シュートを打つJFLの東京武蔵野の小山大樹②
389試合。サッカーJリーグの下のJFL(日本フットボールリーグ)の出場最多記録を持ち、「鉄人」とたたえられた選手が引退した。東京武蔵野シティFCのDF小山大樹(36)。Jリーガーになる夢はかなわなかったが、JFL通算17年のサッカー人生をやりきった。
「こやま! こやま!」
武蔵野サポーターから、大きなコールが起きた。10月下旬、味の素フィールド西が丘であったマルヤス岡崎戦。後半30分から出場した小山は、クロスボールに身を投げ出してボレーを放つなど、チーム最多タイのシュート3本。通算22点目はならなかったが、決定機に絡み、観客を沸かせた。

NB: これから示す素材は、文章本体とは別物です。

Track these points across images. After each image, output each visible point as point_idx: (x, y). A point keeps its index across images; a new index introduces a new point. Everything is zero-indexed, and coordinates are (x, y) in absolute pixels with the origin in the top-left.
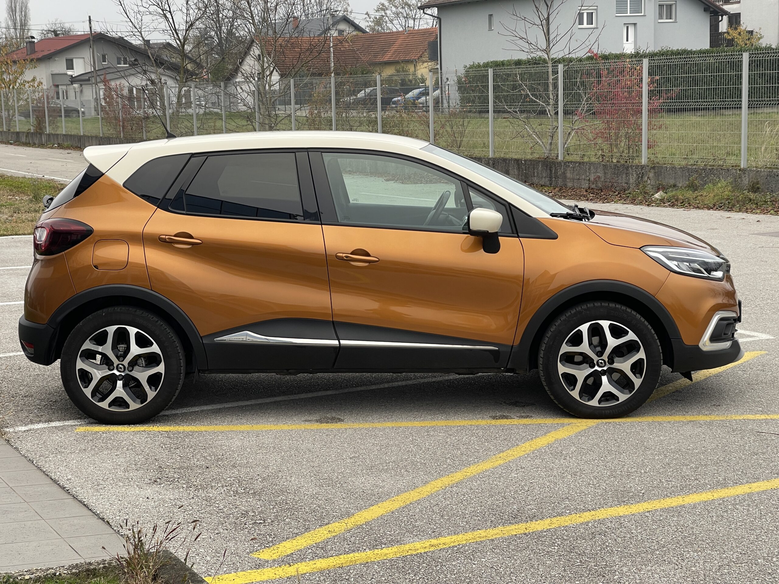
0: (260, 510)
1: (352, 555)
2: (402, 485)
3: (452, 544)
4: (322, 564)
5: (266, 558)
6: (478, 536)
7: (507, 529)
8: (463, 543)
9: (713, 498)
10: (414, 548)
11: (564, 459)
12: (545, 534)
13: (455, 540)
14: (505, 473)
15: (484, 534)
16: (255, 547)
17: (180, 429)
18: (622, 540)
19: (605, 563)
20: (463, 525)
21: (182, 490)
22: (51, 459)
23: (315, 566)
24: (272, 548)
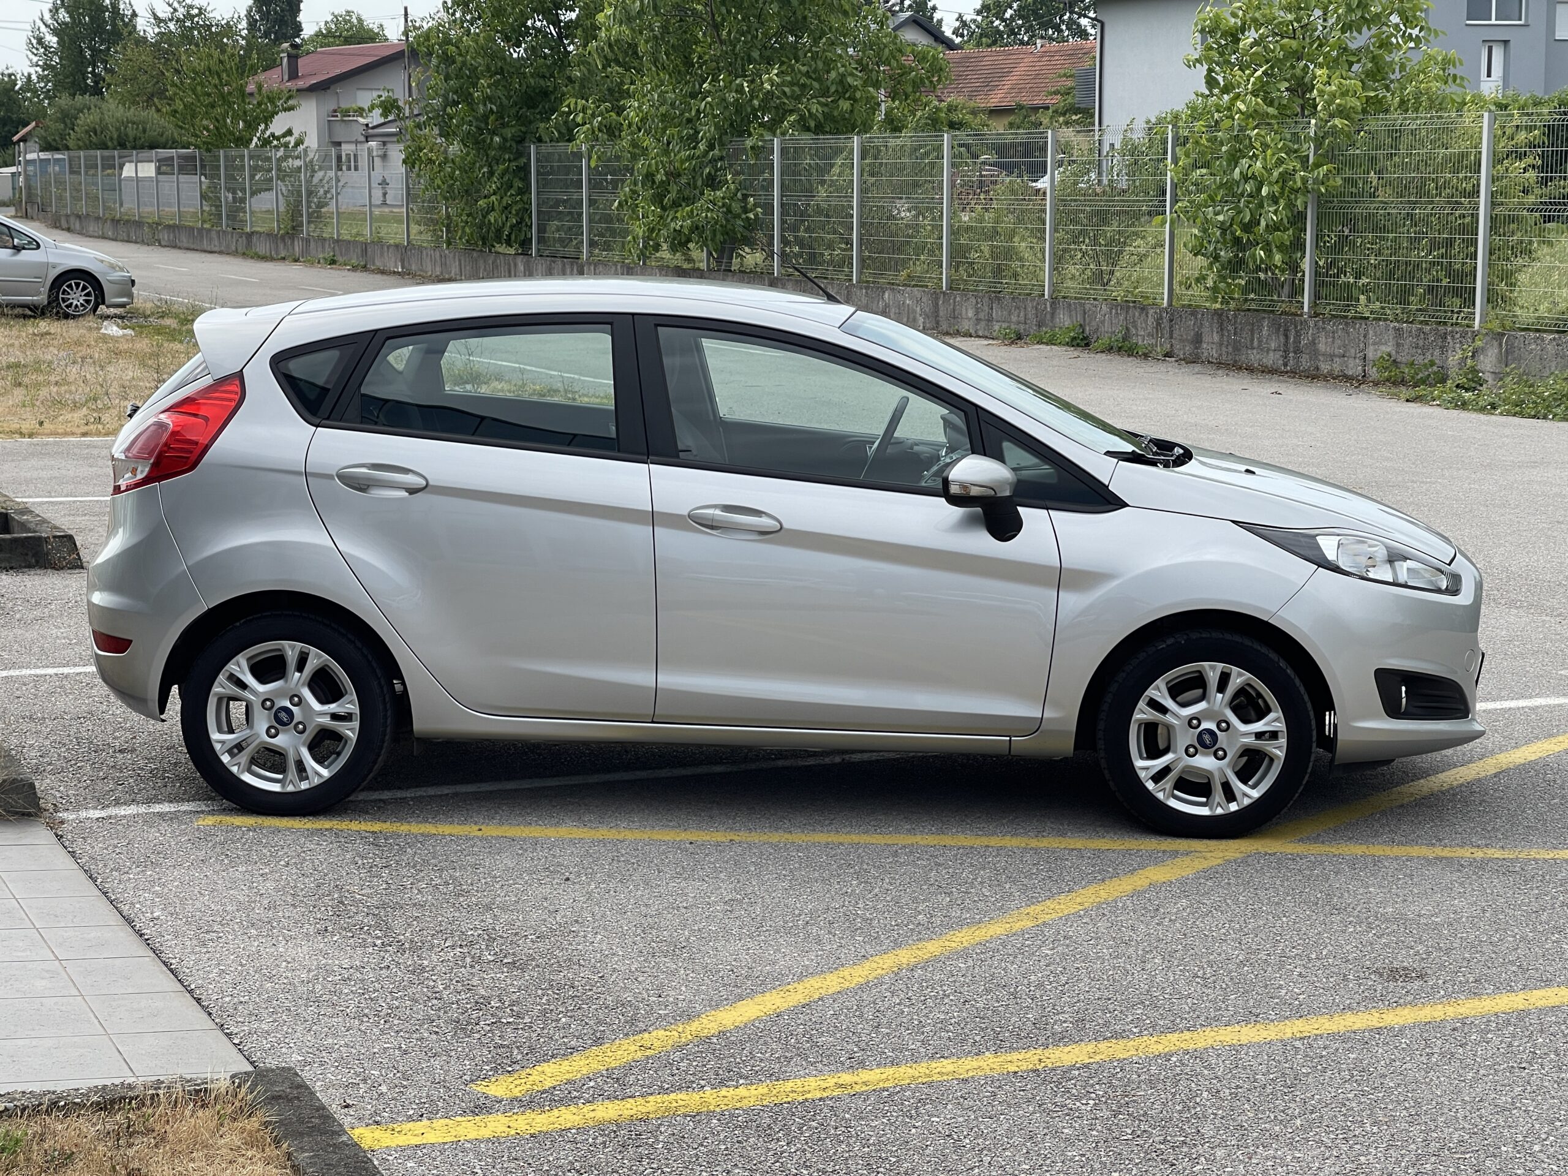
0: (514, 997)
1: (673, 1096)
2: (813, 960)
3: (881, 1085)
4: (607, 1111)
5: (498, 1094)
6: (936, 1071)
7: (1001, 1060)
8: (903, 1082)
9: (1443, 1017)
10: (801, 1089)
11: (1157, 924)
12: (1077, 1072)
13: (889, 1077)
14: (1028, 946)
15: (950, 1068)
16: (484, 1072)
17: (402, 828)
18: (1231, 1094)
19: (1183, 1139)
20: (913, 1047)
21: (370, 950)
22: (131, 876)
23: (592, 1114)
24: (516, 1076)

試合後の引退セレモニーで、妻、双子の娘2人(3)から花束を受け取った。小山は「みなさんの支えがあったから、ここまでやってこられた」。大雨の中、集まった307人の観客から拍手を受け、最後はチームメートに胴上げされた。
JFLに初めて出場したのは、2000年、静岡産業大2年生だった19歳のとき。当時、大学のサッカー部がJFLに所属しており、4年生までの3シーズンで計44試合に出場。同学年の元日本代表FW巻誠一郎(J2熊本)と同じ全日本大学選抜に選ばれたこともあったが、卒業時にJリーグから誘いはなかった。
群馬FCホリコシを経て、05年からは地元東京の武蔵野一筋。新潟、甲府、湘南などJリーグの計7クラブで練習参加やセレクションを受けた。「自分の方ができている、という自信があった」。だが、吉報は届かず、一度もプロにはなれなかった。
武蔵野の前身は、横河電機サッカー部。小山は関連会社で朝から夕方まで働き、夜に約2時間練習する社会人選手としてキャリアを積んだ。翌日に練習がある日は酒を飲まない。生真面目な性格で、「生活リズムを大事にしてきた」ことが長い現役生活を支えたひけつという。
174センチ、71キロのがっちりした体格で体の強さが持ち味だった。12年には天皇杯全日本選手権で、J1のFC東京を破る番狂わせを演じたこともある。ただ、太ももの肉離れや肩の脱臼などがあり、ここ数年は出場機会が減った。「理想と現実のギャップを埋められなくなった」。今年9月に三女が誕生したことも影響し、引退を決断した。
しばらくは、負担をかけてきた妻を支えながら、仕事に専念するつもりだ。だが、友人から、35歳以上のサッカー大会に出ようというオファーが早速届いており、「現役復帰」を迷っているという。「プロではない僕たちに、『引退』という言葉は必要ないかもしれませんね」(勝見壮史)
各リーグの最多出場記録
リーグ 選手 所属 最多出場数(左から)
J1 GK楢崎正剛(41) 名古屋 631
J2 GK本間幸司(40) 水戸 563
J3 MF久富賢(27) 秋田 130
JFL DF小山大樹(36) 東京武蔵野 389
※今季終了時点。J1は1993年、J2は99年、J3は2014年から
〈JFL(日本フットボールリーグ)〉 Jリーグ入りを目指すクラブ、企業や大学のチームなど、様々な背景を持つチームが参戦するアマチュアの全国リーグ。J3の下で、実質4部。J2が発足した1999年に、前身のジャパンフットボールリーグから現在のJFLに。条件を満たしたクラブのJ3昇格、関東や関西といった地域リーグへの降格もある。16チームが前後期の2ステージ制で争い、各ステージ1位チームによるチャンピオンシップで年間優勝を決める。今季は前後期を制したホンダが年間王者になった。